Avis – Le Bourge et la Cagole T.7

Salut ! C’est le grand moment : la série phare de Natsumi Aida, éditée par Akata en France, tire sa révérence avec ce septième et dernier volume. Connue pour son sens aigu de la comédie et son énergie débordante (on se rappelle tous de Switch Girl !!), l’autrice nous offre ici un final qui bouscule une dernière fois ses personnages tout en restant fidèle à l’esprit ultra dynamique de la saga. L’histoire globale, qui repose sur le choc culturel et la romance improbable entre Manatsu, une authentique « gyaru » (ou cagole à la française) au grand cœur, et Shûtarô, un héritier de la haute société coincé dans ses conventions, trouve ici un dénouement parfait.
Dans cet ultime tome, l’intrigue passe à la vitesse supérieure. Suite aux frasques et au scandale médiatique entourant Yuriko, l’entreprise familiale de Shûtarô tremble sur ses bases. Les actionnaires perdent confiance, le conseil d’administration s’en mêle, et le couperet tombe : Shûtarô est purement et simplement démis de ses fonctions ! C’est un séisme pour lui, mais c’est surtout le déclencheur idéal pour que notre duo phare puisse enfin s’affranchir du poids des traditions et repenser totalement son avenir selon ses propres règles.
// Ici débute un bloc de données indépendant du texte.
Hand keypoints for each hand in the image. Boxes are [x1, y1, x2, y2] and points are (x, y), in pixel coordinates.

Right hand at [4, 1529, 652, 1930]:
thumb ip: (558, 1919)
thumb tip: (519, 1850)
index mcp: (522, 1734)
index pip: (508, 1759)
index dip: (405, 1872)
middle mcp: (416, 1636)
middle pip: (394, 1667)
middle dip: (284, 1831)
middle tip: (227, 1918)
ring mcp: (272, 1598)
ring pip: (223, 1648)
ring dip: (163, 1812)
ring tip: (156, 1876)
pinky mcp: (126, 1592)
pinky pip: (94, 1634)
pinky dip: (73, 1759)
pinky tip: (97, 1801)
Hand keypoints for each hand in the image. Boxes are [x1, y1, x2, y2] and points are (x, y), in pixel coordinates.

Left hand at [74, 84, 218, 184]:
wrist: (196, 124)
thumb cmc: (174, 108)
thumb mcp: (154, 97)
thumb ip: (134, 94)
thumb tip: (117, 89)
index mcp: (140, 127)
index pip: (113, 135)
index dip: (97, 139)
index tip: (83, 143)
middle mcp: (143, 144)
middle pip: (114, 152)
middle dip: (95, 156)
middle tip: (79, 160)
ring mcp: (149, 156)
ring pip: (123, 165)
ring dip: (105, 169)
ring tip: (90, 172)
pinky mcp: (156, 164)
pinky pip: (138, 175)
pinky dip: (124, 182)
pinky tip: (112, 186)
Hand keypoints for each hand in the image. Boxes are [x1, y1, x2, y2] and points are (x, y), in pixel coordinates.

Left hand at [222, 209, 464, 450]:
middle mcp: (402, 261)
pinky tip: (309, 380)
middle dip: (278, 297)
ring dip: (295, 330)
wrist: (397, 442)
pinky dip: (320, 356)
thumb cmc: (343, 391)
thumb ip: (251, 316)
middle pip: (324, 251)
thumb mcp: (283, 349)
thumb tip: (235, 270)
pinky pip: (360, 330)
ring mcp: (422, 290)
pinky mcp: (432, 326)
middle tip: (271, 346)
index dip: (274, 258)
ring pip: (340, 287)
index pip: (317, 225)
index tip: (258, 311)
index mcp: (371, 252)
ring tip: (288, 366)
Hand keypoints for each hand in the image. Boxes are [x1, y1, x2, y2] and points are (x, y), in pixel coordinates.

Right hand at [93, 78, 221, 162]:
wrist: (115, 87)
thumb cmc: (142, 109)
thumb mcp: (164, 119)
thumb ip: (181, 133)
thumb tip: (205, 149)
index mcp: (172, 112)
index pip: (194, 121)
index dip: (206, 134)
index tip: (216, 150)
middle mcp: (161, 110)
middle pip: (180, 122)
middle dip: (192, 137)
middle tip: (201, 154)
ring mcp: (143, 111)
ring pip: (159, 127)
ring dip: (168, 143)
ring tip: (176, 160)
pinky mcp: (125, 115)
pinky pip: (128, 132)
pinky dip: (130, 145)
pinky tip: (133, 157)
Ce dernier opus réussit brillamment à équilibrer l’humour grinçant et l’émotion pure. Voir Shûtarô perdre son statut social permet de balayer les derniers masques de la lutte des classes qui pesaient sur leur couple. Manatsu reste le pilier solaire de l’histoire, prouvant une fois de plus que l’authenticité et la liberté d’esprit valent bien plus que les conventions guindées de la bourgeoisie. La conclusion est rythmée, drôle, et laisse un sentiment de satisfaction totale.
Si on prend du recul sur l’intégralité de la saga, Le Bourge et la Cagole s’impose comme une excellente comédie sociale en sept tomes. C’est un format court et percutant qui évite les longueurs inutiles souvent propres aux romances. Natsumi Aida a su utiliser les codes du Josei et du Shôjo pour livrer une critique acerbe mais toujours bienveillante des barrières sociales japonaises, le tout porté par un dessin expressif et une héroïne mémorable qui refuse de s’excuser d’être elle-même.